Because the Food and Drug Administration has never claimed leucovorin is effective for treating autism, these prescriptions are called “off-label.” That’s legal, but insurers sometimes refuse to cover the cost. As a second “bold” proposal, Kennedy proposed fast-tracking a label change to fix this.
Here's an even bolder option: Kennedy can ask Congress to remove the FDA’s efficacy requirement altogether. Before 1962, drugmakers only had to prove a drug was safe and properly labeled.
The Kefauver-Harris Amendments that Congress established in the 1960s added efficacy rules, which can delay approvals for years. Yet once the FDA determines a drug is efficacious for one condition, doctors can legally prescribe it for dozens more.
Such “off-label” uses account for about 20% of prescriptions.

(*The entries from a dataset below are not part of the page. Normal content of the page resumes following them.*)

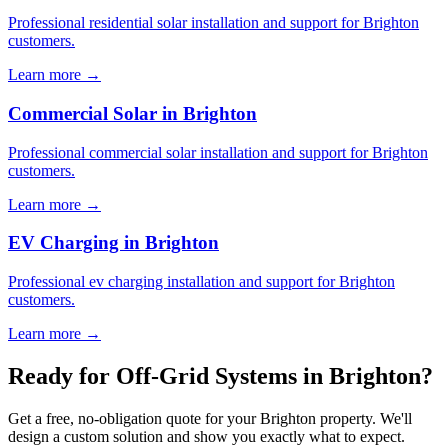
Professional residential solar installation and support for Brighton
customers.
Learn more →
Commercial Solar in Brighton
Professional commercial solar installation and support for Brighton
customers.
Learn more →
EV Charging in Brighton
Professional ev charging installation and support for Brighton
customers.
Learn more →
Ready for Off-Grid Systems in Brighton?
Get a free, no-obligation quote for your Brighton property. We'll
design a custom solution and show you exactly what to expect.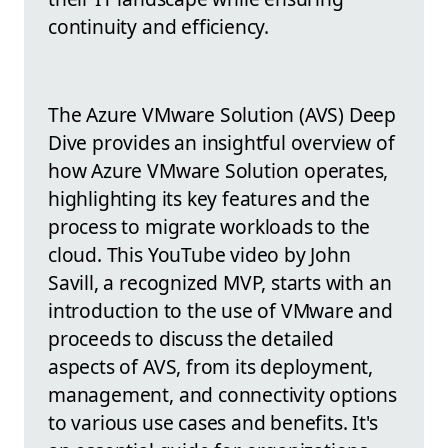
continuity and efficiency.
The Azure VMware Solution (AVS) Deep
Dive provides an insightful overview of
how Azure VMware Solution operates,
highlighting its key features and the
process to migrate workloads to the
cloud. This YouTube video by John
Savill, a recognized MVP, starts with an
introduction to the use of VMware and
proceeds to discuss the detailed
aspects of AVS, from its deployment,
management, and connectivity options
to various use cases and benefits. It's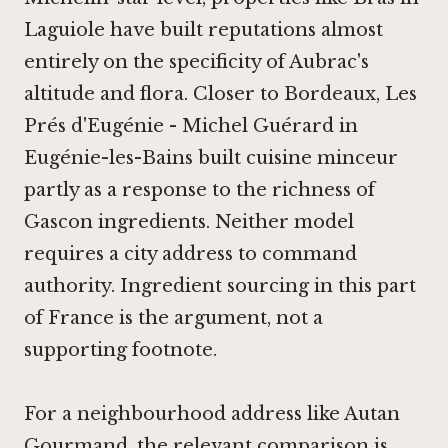
Laguiole
have built reputations almost
entirely on the specificity of Aubrac's
altitude and flora. Closer to Bordeaux, Les
Prés d'Eugénie - Michel Guérard in
Eugénie-les-Bains built cuisine minceur
partly as a response to the richness of
Gascon ingredients. Neither model
requires a city address to command
authority. Ingredient sourcing in this part
of France is the argument, not a
supporting footnote.
For a neighbourhood address like Autan
Gourmand, the relevant comparison is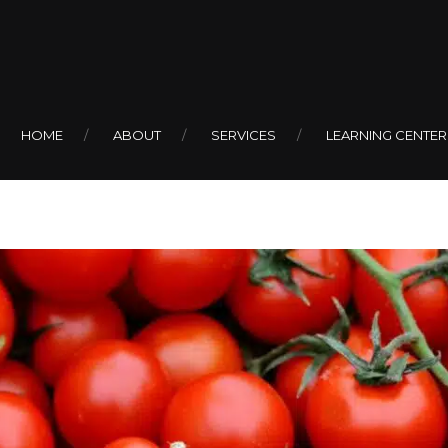
 to Cherry To
HOME
ABOUT
SERVICES
LEARNING CENTER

Why make doctors wait for years to treat condition A, only to trust them to use their judgment for conditions B through Z? Skipping the efficacy hurdle could get treatments to patients far faster.
Of the two “bold” actions Kennedy announced, one risks forcing a conclusion about acetaminophen on a still-debating scientific community, while the other only half-embraces clinicians’ judgment. True boldness would be letting doctors treat and researchers investigate without interference.
The federal government should step back and let evidence, not politics, drive progress, because children with autism benefit from answers, not edicts.
Jeffrey A. Singer, MD, practices general surgery in Phoenix and is a senior fellow at the Cato Institute. His latest book is "Your Body, Your Health Care."